One day I will attempt to articulate in much greater detail what I mean by that, perhaps in an academic thesis, or perhaps here. Who knows.

But who cares about that. Enjoy the Brumel.

4 comments:

Gawain said...

I will start listening to the Croat radio -- and subscribe to Naxos.

I have been listening to Tygodnik Literacki -- Literature Weekly -- on Warsaw's PR2; nothing like this anywhere else in the world: the style of conversation, the insights, the refinement; why is all English language literary talk invariably tied up with political issues and programs?

Also getting up at 3 am to listen to the poetry corner (which is on at midnight). Is it possible that nobody in the west has thought to construct radio plays made up entirely of selections of poems?

Otto van Karajanstein said...

I wish I knew why so much english language talk is tied to political economy. But then I guess that's why I read Heaven Tree instead of the Wall Street Journal...

I highly recommend HRT, and I should say that I still listen to polish radio, despite the fact that that I understand virtually none of it!

Gawain said...

i listen to PR2 mostly for the talk shows -- and radio plays. there was a fantastic radio play 2 weeks ago on the meeting of Rossini and Wagner in Paris. They debate art and music. Then, when the servant leaves and they are alone, Rossini asks Wagner what he does to retain such beautiful hair -- Rossini had gone completely bald. Wagner says nothing - that kind of head. Ah, says Rossini suddenly, yes, of course, a different head... that explains everything, doesn't it?

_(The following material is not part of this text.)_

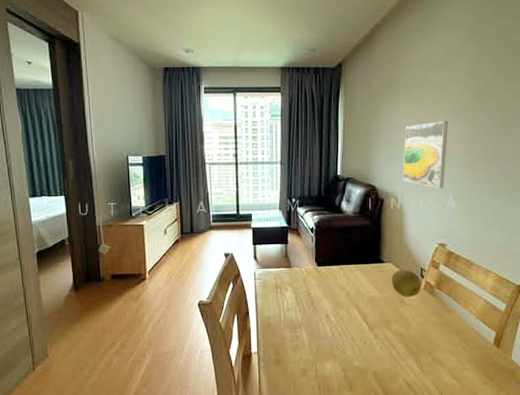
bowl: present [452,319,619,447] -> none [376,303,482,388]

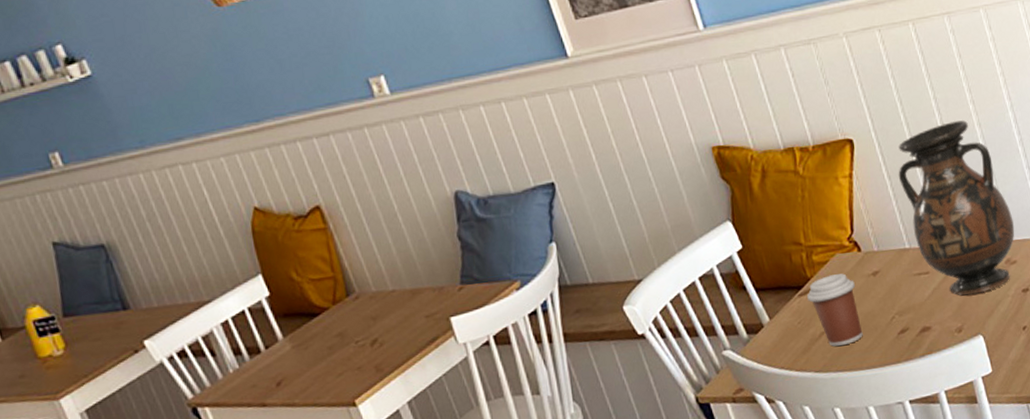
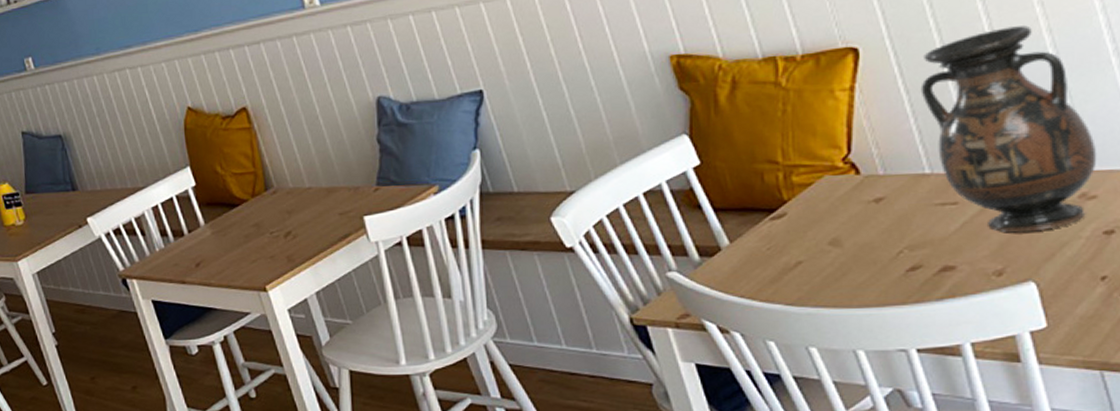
coffee cup: present [807,273,863,347] -> none [782,198,855,279]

Otto van Karajanstein said...

I hate to say this, but I think CBC has dropped its radio play programs. If I'm wrong, I'd appreciate being corrected on that.

My problem with all these find slavic radio stations is that I do not understand them! And correcting that problem will take a lot of work, and hopefully by the time I can understand them, they won't have gone the way of our own "cultural" programming.